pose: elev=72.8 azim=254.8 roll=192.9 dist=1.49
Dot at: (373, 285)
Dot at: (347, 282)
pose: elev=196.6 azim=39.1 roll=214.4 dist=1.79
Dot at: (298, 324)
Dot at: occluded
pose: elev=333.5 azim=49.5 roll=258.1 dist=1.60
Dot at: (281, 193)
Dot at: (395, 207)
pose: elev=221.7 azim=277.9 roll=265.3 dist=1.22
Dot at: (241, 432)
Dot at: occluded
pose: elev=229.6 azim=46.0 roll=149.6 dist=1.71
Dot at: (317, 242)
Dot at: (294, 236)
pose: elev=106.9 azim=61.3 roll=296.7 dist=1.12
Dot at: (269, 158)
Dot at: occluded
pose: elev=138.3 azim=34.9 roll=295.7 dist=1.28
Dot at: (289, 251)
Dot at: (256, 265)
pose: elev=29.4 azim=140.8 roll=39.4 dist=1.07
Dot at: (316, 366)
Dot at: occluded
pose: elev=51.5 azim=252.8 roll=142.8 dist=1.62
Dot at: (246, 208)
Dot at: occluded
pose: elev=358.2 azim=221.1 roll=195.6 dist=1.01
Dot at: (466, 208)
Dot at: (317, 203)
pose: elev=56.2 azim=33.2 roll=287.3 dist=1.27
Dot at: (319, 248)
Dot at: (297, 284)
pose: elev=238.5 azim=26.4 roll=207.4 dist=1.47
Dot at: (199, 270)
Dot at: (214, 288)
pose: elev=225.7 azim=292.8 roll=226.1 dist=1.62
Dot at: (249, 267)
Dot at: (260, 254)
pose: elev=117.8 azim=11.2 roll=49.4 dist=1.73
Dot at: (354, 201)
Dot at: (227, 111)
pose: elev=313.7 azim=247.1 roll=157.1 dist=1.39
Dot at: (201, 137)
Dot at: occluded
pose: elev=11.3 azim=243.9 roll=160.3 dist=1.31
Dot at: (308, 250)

JOB:
Write out every line of the entries above as a JSON list of strings, one string per line, with blank lines omitted.

SOLUTION TO THE PROBLEM:
[
  "pose: elev=72.8 azim=254.8 roll=192.9 dist=1.49",
  "Dot at: (373, 285)",
  "Dot at: (347, 282)",
  "pose: elev=196.6 azim=39.1 roll=214.4 dist=1.79",
  "Dot at: (298, 324)",
  "Dot at: occluded",
  "pose: elev=333.5 azim=49.5 roll=258.1 dist=1.60",
  "Dot at: (281, 193)",
  "Dot at: (395, 207)",
  "pose: elev=221.7 azim=277.9 roll=265.3 dist=1.22",
  "Dot at: (241, 432)",
  "Dot at: occluded",
  "pose: elev=229.6 azim=46.0 roll=149.6 dist=1.71",
  "Dot at: (317, 242)",
  "Dot at: (294, 236)",
  "pose: elev=106.9 azim=61.3 roll=296.7 dist=1.12",
  "Dot at: (269, 158)",
  "Dot at: occluded",
  "pose: elev=138.3 azim=34.9 roll=295.7 dist=1.28",
  "Dot at: (289, 251)",
  "Dot at: (256, 265)",
  "pose: elev=29.4 azim=140.8 roll=39.4 dist=1.07",
  "Dot at: (316, 366)",
  "Dot at: occluded",
  "pose: elev=51.5 azim=252.8 roll=142.8 dist=1.62",
  "Dot at: (246, 208)",
  "Dot at: occluded",
  "pose: elev=358.2 azim=221.1 roll=195.6 dist=1.01",
  "Dot at: (466, 208)",
  "Dot at: (317, 203)",
  "pose: elev=56.2 azim=33.2 roll=287.3 dist=1.27",
  "Dot at: (319, 248)",
  "Dot at: (297, 284)",
  "pose: elev=238.5 azim=26.4 roll=207.4 dist=1.47",
  "Dot at: (199, 270)",
  "Dot at: (214, 288)",
  "pose: elev=225.7 azim=292.8 roll=226.1 dist=1.62",
  "Dot at: (249, 267)",
  "Dot at: (260, 254)",
  "pose: elev=117.8 azim=11.2 roll=49.4 dist=1.73",
  "Dot at: (354, 201)",
  "Dot at: (227, 111)",
  "pose: elev=313.7 azim=247.1 roll=157.1 dist=1.39",
  "Dot at: (201, 137)",
  "Dot at: occluded",
  "pose: elev=11.3 azim=243.9 roll=160.3 dist=1.31",
  "Dot at: (308, 250)"
]